• [Task item]: In the album review, which guest contributors are singled out for adding color to the desert sound?

• [Extracted text]:
-*-
I’ve had this album since it came out a few years back. But
hesitated to really listen to it because something about a Tinariwen record with
lots of American and European ‘guest stars’ did not appeal. So I ignored it, preferring the older and
earlier efforts by the Tuareg collective.
Well, what a mistake. I can listen to nothing but this
record these days. This is album Nr. 5
for the group and for my money their acme. It wallows in laid back rhythms,
tightly tweaked guitar riffs and spare, world weary vocalisations. Here you will find the lost chord of a sleepy
Mississippi bluesman sipping flat 3.2 beer near the end of a Sunday evening
set. Singing almost to and only for himself.
Yet the message and spirit is not diminished. In a lot of ways it is all
the more arresting because of its simplicity.
And as for those American guests, well like well behaved
visitors, they speak only when spoken too.
They actually add some nice color to the desert sound, especially the
contributors from the Dirty Dozen Brass
Band.
Here’s Pitchfork’s review.
In southeastern Algeria, there is a vast
plateau set aside as a national park called Tassili N'Ajjer. It's close to the
border with Libya, and years ago, in the 1980s and early 90s, it was a place of
relatively safe passage for Kel Tamashek fighters moving between the refugee
camps in Libya and the battlefront in northern Mali. To look at it in satellite
images, you might think you were looking at he surface of some distant moon,
long ago scarred by geologic activity but now barren and strangely beautiful.
It wasn't always this way. Thousands of ancient cave and rock paintings dating
from 8,000 to around 1,700 years ago depict a place of plenty that slowly dried
to become the modern desert. There are lost religions and civilizations out
there.
-*-
• [Record set]:
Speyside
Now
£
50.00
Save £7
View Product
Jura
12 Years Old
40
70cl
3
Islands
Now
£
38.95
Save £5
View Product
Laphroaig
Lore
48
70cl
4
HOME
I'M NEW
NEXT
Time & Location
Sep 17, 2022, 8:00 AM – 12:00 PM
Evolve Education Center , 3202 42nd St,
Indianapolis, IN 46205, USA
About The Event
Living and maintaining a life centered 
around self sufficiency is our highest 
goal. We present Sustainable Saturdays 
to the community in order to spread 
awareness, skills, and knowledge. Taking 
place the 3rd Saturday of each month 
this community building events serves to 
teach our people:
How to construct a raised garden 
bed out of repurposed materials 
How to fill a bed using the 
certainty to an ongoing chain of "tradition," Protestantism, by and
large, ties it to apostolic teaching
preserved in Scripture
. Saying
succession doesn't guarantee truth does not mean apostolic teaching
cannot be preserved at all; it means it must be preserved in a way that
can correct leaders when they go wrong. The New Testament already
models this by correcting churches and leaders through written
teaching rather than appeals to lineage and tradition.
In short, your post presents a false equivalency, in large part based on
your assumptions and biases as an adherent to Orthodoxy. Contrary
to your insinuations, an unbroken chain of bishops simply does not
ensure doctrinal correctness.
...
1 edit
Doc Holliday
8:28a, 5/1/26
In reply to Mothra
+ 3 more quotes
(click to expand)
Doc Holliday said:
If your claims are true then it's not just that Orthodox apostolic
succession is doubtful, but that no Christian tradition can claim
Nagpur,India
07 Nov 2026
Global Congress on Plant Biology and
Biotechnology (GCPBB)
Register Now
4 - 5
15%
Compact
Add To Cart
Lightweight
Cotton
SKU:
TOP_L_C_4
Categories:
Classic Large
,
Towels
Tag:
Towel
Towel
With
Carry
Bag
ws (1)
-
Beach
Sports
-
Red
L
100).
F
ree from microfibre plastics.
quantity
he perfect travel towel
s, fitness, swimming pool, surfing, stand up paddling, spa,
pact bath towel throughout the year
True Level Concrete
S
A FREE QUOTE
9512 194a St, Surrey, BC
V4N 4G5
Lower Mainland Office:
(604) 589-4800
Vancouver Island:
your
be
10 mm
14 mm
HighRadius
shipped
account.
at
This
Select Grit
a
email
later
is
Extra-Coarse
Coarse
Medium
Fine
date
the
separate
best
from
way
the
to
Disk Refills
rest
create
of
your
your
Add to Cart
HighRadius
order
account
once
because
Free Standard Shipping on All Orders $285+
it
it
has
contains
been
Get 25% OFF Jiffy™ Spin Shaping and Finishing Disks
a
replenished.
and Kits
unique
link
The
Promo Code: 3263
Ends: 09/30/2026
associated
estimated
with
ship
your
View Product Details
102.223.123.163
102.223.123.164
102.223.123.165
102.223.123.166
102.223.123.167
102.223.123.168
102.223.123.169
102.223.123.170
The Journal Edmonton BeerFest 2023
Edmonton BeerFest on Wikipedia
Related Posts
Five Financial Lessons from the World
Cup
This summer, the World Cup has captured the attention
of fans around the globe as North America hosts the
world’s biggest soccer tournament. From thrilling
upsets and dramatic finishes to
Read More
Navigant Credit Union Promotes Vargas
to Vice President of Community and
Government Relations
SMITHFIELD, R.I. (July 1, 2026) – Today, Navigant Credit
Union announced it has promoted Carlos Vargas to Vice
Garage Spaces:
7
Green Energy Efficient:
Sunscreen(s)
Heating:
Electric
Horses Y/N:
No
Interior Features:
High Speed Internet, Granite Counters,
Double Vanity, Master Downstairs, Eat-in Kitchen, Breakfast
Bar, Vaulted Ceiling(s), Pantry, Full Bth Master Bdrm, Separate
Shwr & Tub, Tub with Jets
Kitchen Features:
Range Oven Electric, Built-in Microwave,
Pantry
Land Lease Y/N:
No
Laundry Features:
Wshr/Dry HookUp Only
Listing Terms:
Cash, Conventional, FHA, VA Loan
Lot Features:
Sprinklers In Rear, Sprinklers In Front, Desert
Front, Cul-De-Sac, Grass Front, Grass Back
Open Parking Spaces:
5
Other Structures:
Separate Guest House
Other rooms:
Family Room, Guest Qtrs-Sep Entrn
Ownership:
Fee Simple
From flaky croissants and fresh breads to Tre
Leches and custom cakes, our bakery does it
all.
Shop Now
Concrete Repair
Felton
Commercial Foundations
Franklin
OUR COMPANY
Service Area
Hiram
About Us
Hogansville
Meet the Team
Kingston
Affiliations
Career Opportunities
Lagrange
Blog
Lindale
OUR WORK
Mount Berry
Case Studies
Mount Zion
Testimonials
-*-
• [Answer to the problem]: The contributors from the Dirty Dozen Brass Band.